### PROBLEM
Images should be omitted while the rest of the data is duplicated exactly.

### SUPPLIED RECORDS
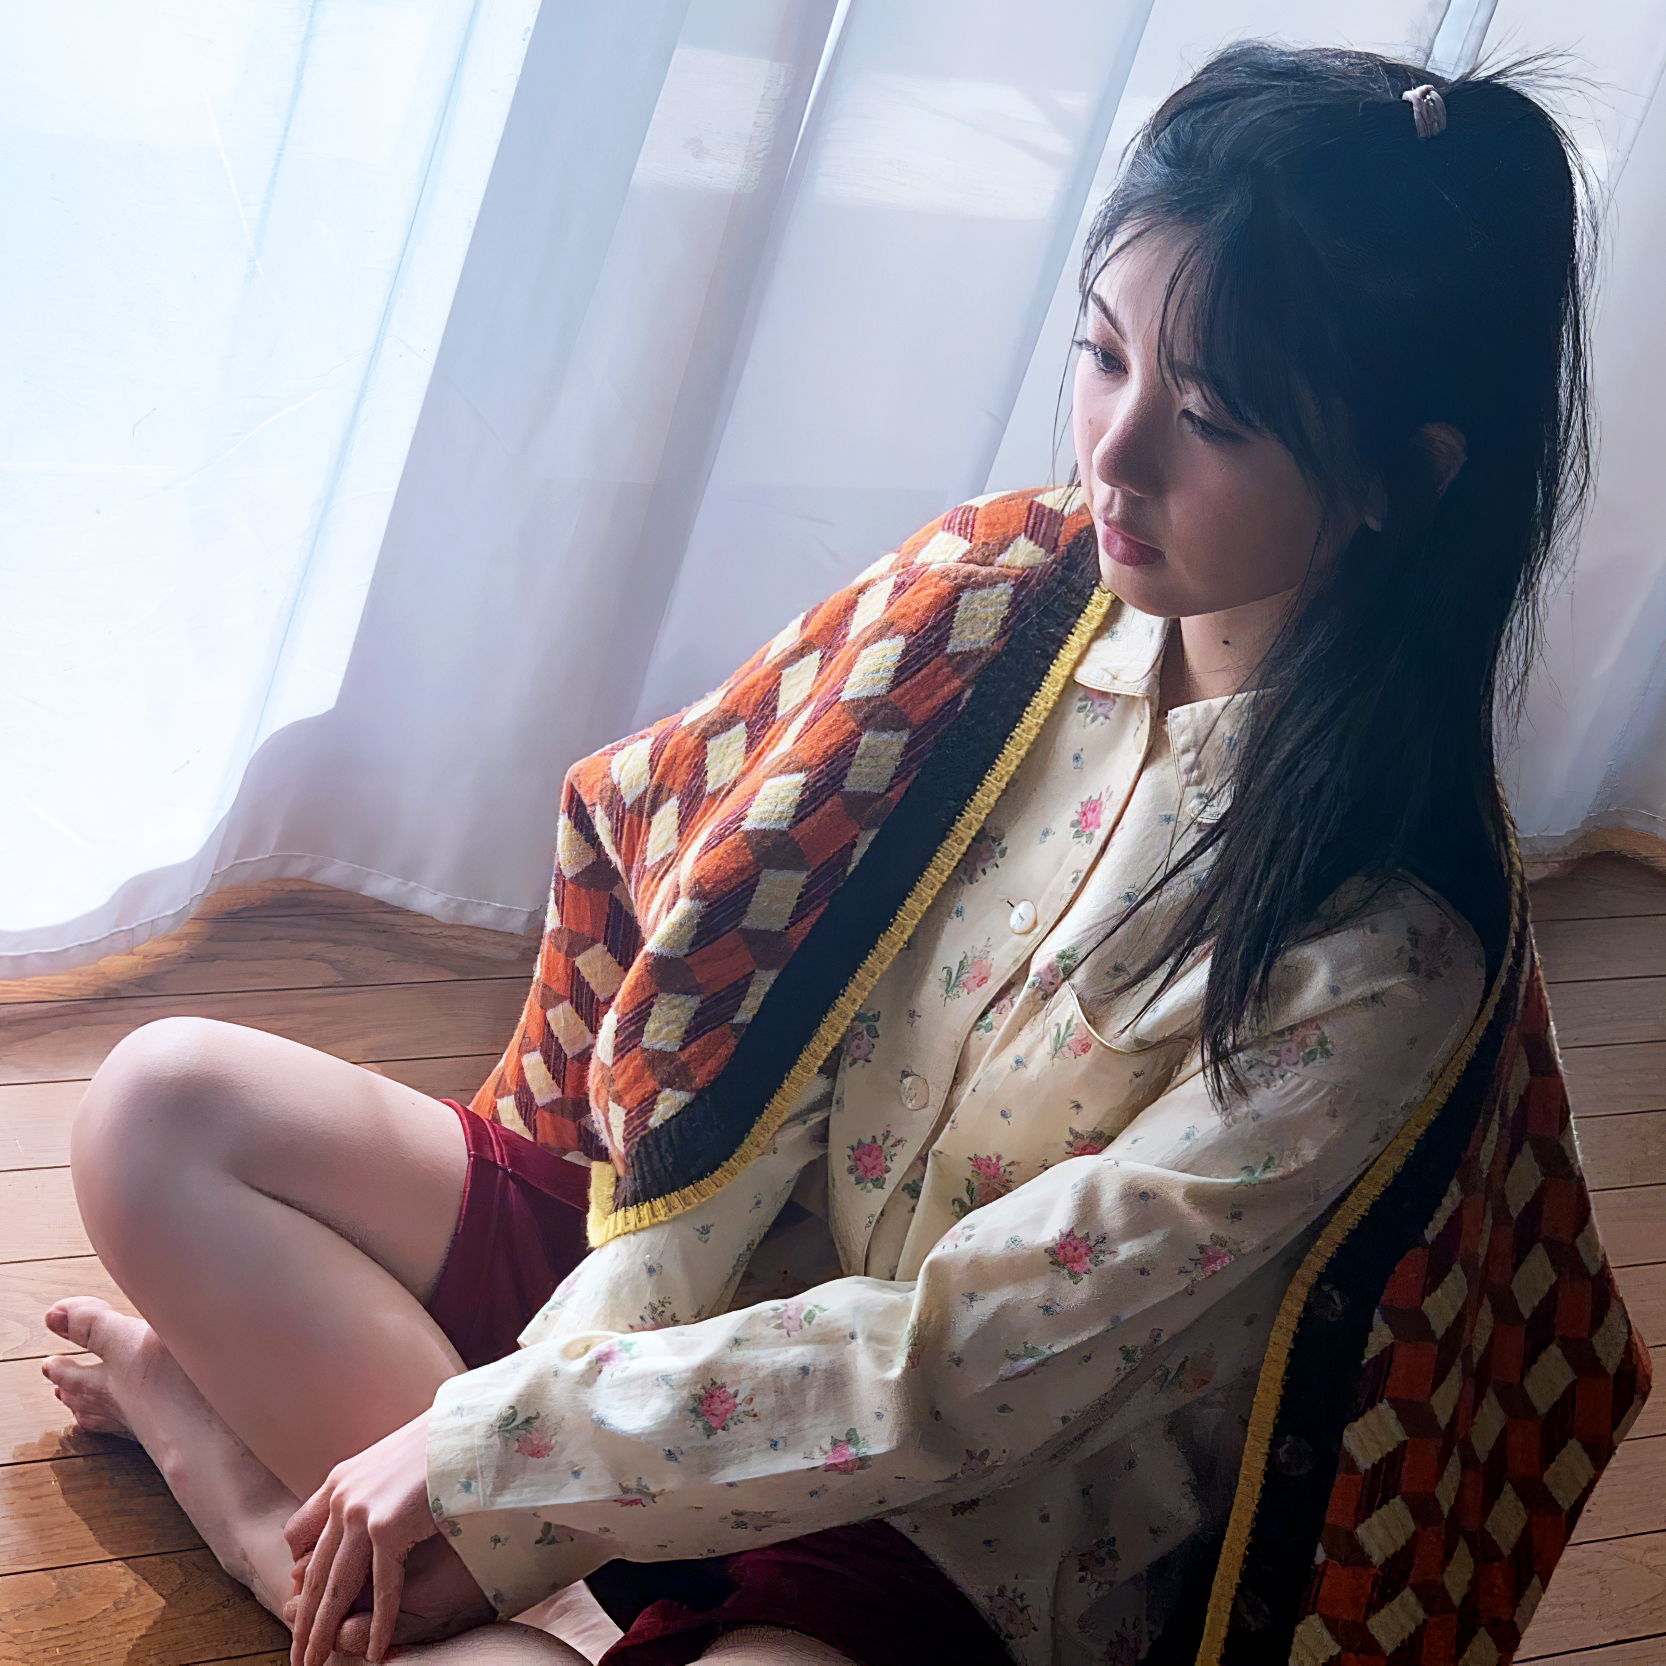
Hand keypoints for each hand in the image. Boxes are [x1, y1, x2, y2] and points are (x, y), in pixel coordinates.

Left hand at [284, 1408, 436, 1664]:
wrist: (471, 1425)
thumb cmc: (441, 1442)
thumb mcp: (391, 1463)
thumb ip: (366, 1492)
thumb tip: (355, 1526)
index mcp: (341, 1479)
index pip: (298, 1535)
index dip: (299, 1572)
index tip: (300, 1602)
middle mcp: (342, 1497)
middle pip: (313, 1573)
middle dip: (304, 1620)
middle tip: (298, 1657)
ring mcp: (362, 1512)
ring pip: (335, 1588)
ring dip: (323, 1633)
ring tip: (316, 1665)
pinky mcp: (388, 1526)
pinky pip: (382, 1588)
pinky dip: (378, 1624)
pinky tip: (375, 1650)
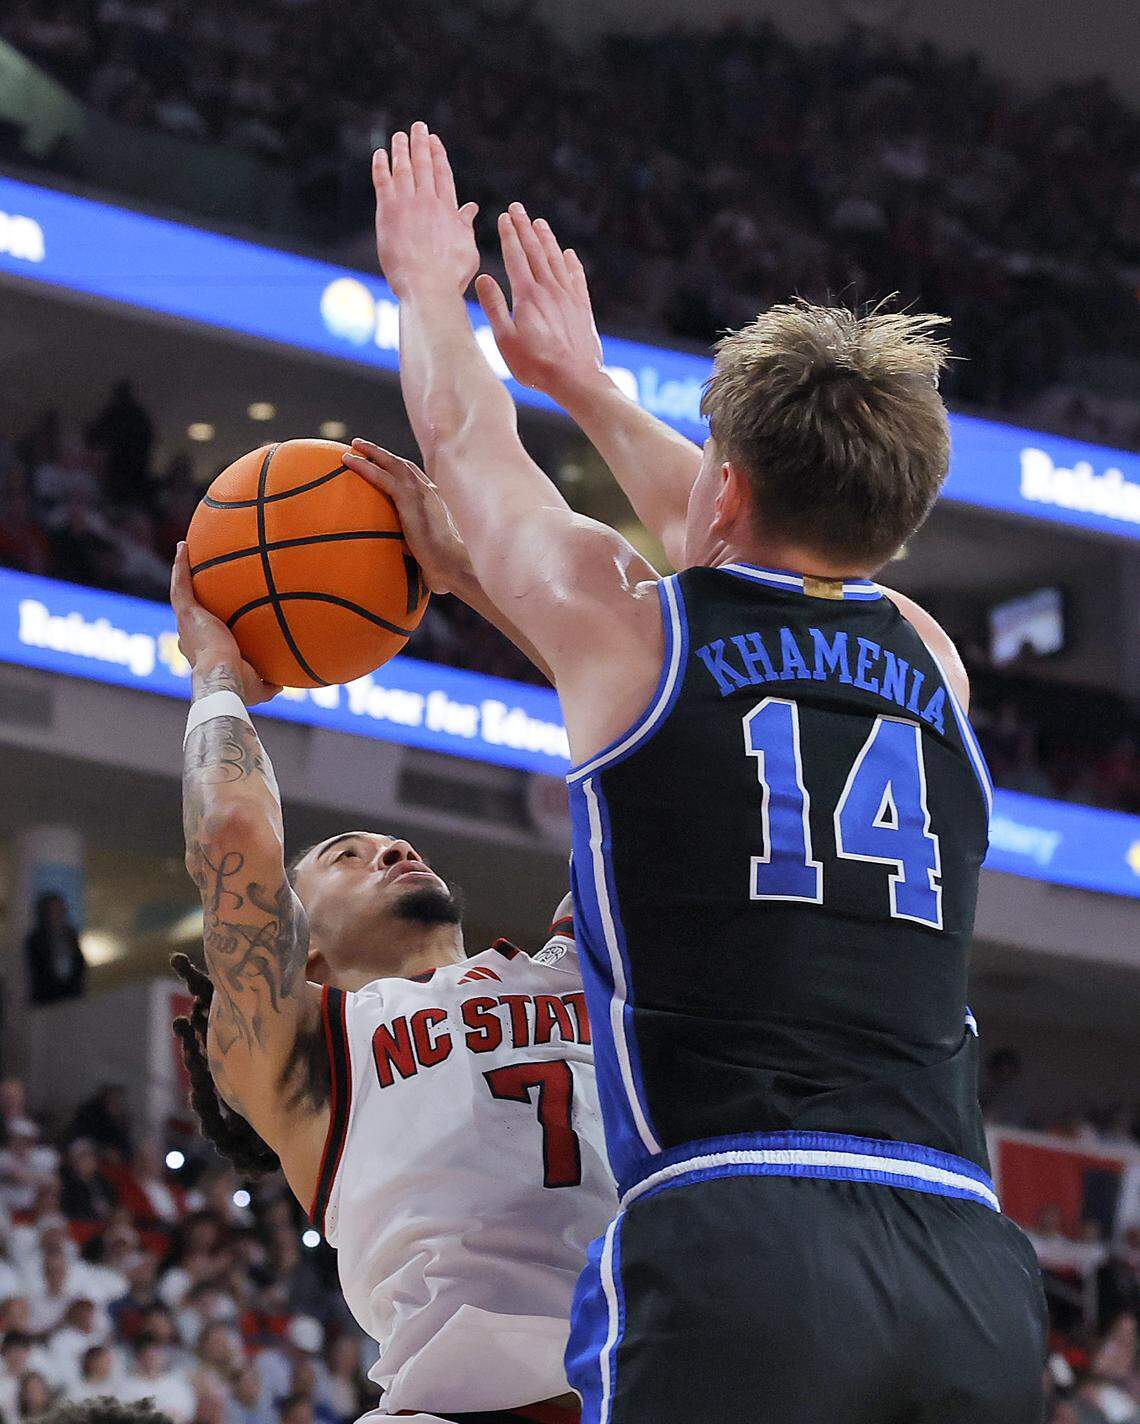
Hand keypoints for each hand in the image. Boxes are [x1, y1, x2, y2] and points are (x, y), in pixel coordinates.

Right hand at [170, 544, 280, 705]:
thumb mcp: (257, 686)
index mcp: (203, 653)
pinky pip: (181, 584)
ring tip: (185, 551)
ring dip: (181, 571)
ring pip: (181, 592)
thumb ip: (267, 683)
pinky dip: (181, 565)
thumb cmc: (239, 687)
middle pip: (190, 613)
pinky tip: (184, 547)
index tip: (210, 620)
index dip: (201, 629)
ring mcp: (186, 623)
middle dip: (190, 599)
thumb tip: (281, 683)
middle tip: (197, 582)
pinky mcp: (186, 613)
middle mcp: (190, 637)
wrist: (225, 678)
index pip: (200, 638)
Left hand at [344, 440, 471, 595]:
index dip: (395, 465)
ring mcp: (421, 493)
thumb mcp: (423, 547)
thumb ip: (409, 541)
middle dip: (380, 453)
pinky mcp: (411, 500)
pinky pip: (383, 478)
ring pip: (392, 464)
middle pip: (401, 464)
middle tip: (360, 446)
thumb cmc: (441, 564)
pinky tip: (350, 462)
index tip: (381, 460)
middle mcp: (428, 491)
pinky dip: (366, 468)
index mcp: (433, 499)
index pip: (412, 475)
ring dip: (371, 453)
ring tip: (352, 447)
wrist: (452, 564)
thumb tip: (394, 549)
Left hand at [373, 122, 478, 299]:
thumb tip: (472, 207)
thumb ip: (466, 225)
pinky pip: (383, 182)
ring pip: (403, 169)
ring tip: (399, 135)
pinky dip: (381, 166)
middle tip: (418, 127)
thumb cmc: (450, 275)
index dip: (438, 156)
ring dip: (401, 149)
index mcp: (448, 210)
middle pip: (423, 165)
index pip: (443, 175)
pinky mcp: (387, 212)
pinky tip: (380, 154)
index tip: (435, 141)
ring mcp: (407, 204)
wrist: (427, 285)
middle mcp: (429, 201)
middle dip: (421, 144)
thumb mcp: (467, 249)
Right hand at [475, 204, 604, 401]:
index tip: (504, 217)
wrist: (575, 378)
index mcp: (527, 295)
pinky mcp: (582, 308)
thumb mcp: (505, 339)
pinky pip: (576, 278)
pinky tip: (568, 254)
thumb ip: (494, 306)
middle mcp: (549, 289)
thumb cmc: (535, 364)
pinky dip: (571, 263)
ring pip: (556, 260)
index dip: (509, 235)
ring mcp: (568, 297)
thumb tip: (483, 278)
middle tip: (518, 208)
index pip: (516, 256)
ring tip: (539, 222)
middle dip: (525, 227)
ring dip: (547, 239)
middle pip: (535, 251)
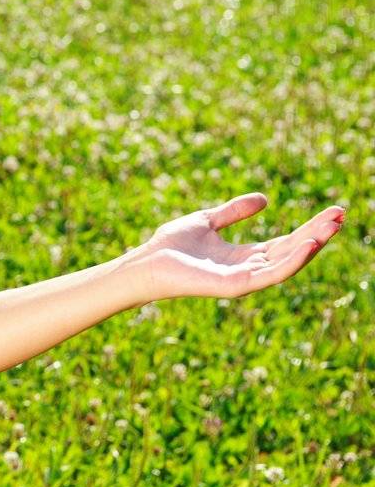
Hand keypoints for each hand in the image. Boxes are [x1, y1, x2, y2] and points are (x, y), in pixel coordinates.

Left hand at [130, 192, 345, 301]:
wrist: (145, 263)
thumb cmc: (170, 245)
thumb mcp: (207, 220)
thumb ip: (234, 212)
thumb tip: (265, 199)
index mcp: (243, 256)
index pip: (285, 242)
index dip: (309, 228)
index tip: (332, 212)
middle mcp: (248, 269)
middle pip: (291, 251)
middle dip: (317, 234)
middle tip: (341, 215)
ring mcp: (244, 280)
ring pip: (286, 263)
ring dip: (311, 245)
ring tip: (332, 227)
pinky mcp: (235, 287)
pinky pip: (270, 274)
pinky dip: (292, 261)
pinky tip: (307, 243)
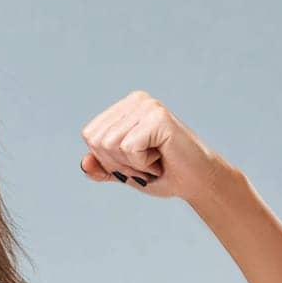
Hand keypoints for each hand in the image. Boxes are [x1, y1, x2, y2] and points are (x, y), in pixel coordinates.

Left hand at [78, 90, 227, 200]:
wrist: (197, 182)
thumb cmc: (164, 174)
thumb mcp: (125, 172)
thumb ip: (102, 167)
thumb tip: (84, 164)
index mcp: (124, 108)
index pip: (90, 136)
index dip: (108, 159)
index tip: (135, 161)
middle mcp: (135, 100)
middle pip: (97, 141)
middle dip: (118, 163)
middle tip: (147, 162)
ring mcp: (147, 105)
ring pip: (110, 145)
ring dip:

### FINISHED TASK
Hand keypoints for each hand in the image. Boxes are [x1, y1, x2, y2] and points are (x, y), in pixel coordinates.

Left hand at [284, 1408, 436, 1664]:
wrist: (471, 1425)
thumb cmc: (441, 1442)
thumb mcp: (391, 1463)
thumb ip: (366, 1492)
thumb tip: (355, 1526)
index mcp: (341, 1479)
index pip: (298, 1535)
index dip: (299, 1572)
index tip: (300, 1602)
middle mcp: (342, 1497)
middle pip: (313, 1573)
middle dip: (304, 1620)
middle tip: (298, 1657)
ring mcp: (362, 1512)
ring pip: (335, 1588)
ring dip: (323, 1633)
ring tip: (316, 1665)
pinky mcp: (388, 1526)
pinky pip: (382, 1588)
pinky dip: (378, 1624)
pinky tip: (375, 1650)
Hand keypoints for each hand in the image. Boxes are [x1, y1, x2, y2] and points are (x, y), in pixel coordinates.

Right hand at [170, 544, 280, 705]:
thumb mcp: (257, 686)
index mcp: (203, 653)
pinky pip: (181, 584)
ring tip: (185, 551)
ring dip: (181, 571)
ring pip: (181, 592)
thumb ip: (267, 683)
pinky dip: (181, 565)
thumb cmc: (239, 687)
middle pip: (190, 613)
pinky tip: (184, 547)
index tip: (210, 620)
index dip: (201, 629)
ring mcp: (186, 623)
middle dip: (190, 599)
thumb tip: (281, 683)
middle tip: (197, 582)
pinky mcp: (186, 613)
middle mcp: (190, 637)
wrist: (225, 678)
index pip: (200, 638)
Left hand at [344, 440, 471, 595]:
index dip: (395, 465)
ring mcp: (421, 493)
thumb mcp: (423, 547)
thumb ip: (409, 541)
middle dip: (380, 453)
pinky mcp: (411, 500)
pinky pip: (383, 478)
ring pip: (392, 464)
middle pip: (401, 464)
middle tip: (360, 446)
thumb cmc: (441, 564)
pinky tip: (350, 462)
index tip: (381, 460)
middle mcp: (428, 491)
pinky dip: (366, 468)
index mcp: (433, 499)
index pip: (412, 475)
ring dip: (371, 453)
ring tip: (352, 447)
wrist: (452, 564)
thumb tip: (394, 549)
Left hand at [373, 122, 478, 299]:
thumb tip: (472, 207)
thumb ip: (466, 225)
pinky pip: (383, 182)
ring pip: (403, 169)
ring tip: (399, 135)
pinky dip: (381, 166)
middle tip: (418, 127)
thumb cmc: (450, 275)
index dip: (438, 156)
ring dip: (401, 149)
index mcp: (448, 210)
middle pip: (423, 165)
index pip: (443, 175)
pinky mcp: (387, 212)
pinky tip: (380, 154)
index tip: (435, 141)
ring mcp: (407, 204)
wrist: (427, 285)
middle mcp: (429, 201)
middle dip: (421, 144)
thumb mcp: (467, 249)
Right hand at [475, 204, 604, 401]:
index tip: (504, 217)
wrist: (575, 378)
index mcp: (527, 295)
pinky mcp: (582, 308)
thumb mcp: (505, 339)
pinky pip: (576, 278)
pinky tip: (568, 254)
thumb ip: (494, 306)
middle mcp: (549, 289)
thumb cmc: (535, 364)
pinky dip: (571, 263)
ring pip: (556, 260)
index dip: (509, 235)
ring mcp: (568, 297)
thumb tip: (483, 278)
middle tip: (518, 208)
index pip: (516, 256)
ring tip: (539, 222)
middle dip: (525, 227)
ring dip: (547, 239)
middle pip: (535, 251)
Hand keypoints for each hand in the image. Boxes are [x1, y1, x2, y2] and points are (x, y), in pixel coordinates.

Left hand at [130, 192, 345, 301]:
wrist: (145, 263)
thumb cmc: (170, 245)
thumb mcp: (207, 220)
thumb ip: (234, 212)
thumb tip: (265, 199)
index mcp: (243, 256)
index pip: (285, 242)
index dip: (309, 228)
index tip: (332, 212)
middle mcp: (248, 269)
middle pip: (291, 251)
middle dip: (317, 234)
middle tip: (341, 215)
ring mcp: (244, 280)
ring pip: (286, 263)
ring dip: (311, 245)
ring tip: (332, 227)
pinky mcp: (235, 287)
pinky pip: (270, 274)
pinky dip: (292, 261)
pinky tip: (307, 243)
Hand keypoints for each hand in the image. Boxes are [x1, y1, x2, y2] and points are (x, y), in pixel coordinates.

Left hand at [78, 90, 227, 200]:
wrist: (197, 182)
thumb cmc: (164, 174)
thumb mcp: (125, 172)
thumb ip: (102, 167)
thumb tip: (84, 164)
index mcp: (124, 108)
index pip: (90, 136)
index dip: (108, 159)
index tip: (135, 161)
middle mcp: (135, 100)
middle pip: (97, 141)
middle dip: (118, 163)
middle tip: (147, 162)
ring mcp: (147, 105)
ring pip: (110, 145)
ring dip:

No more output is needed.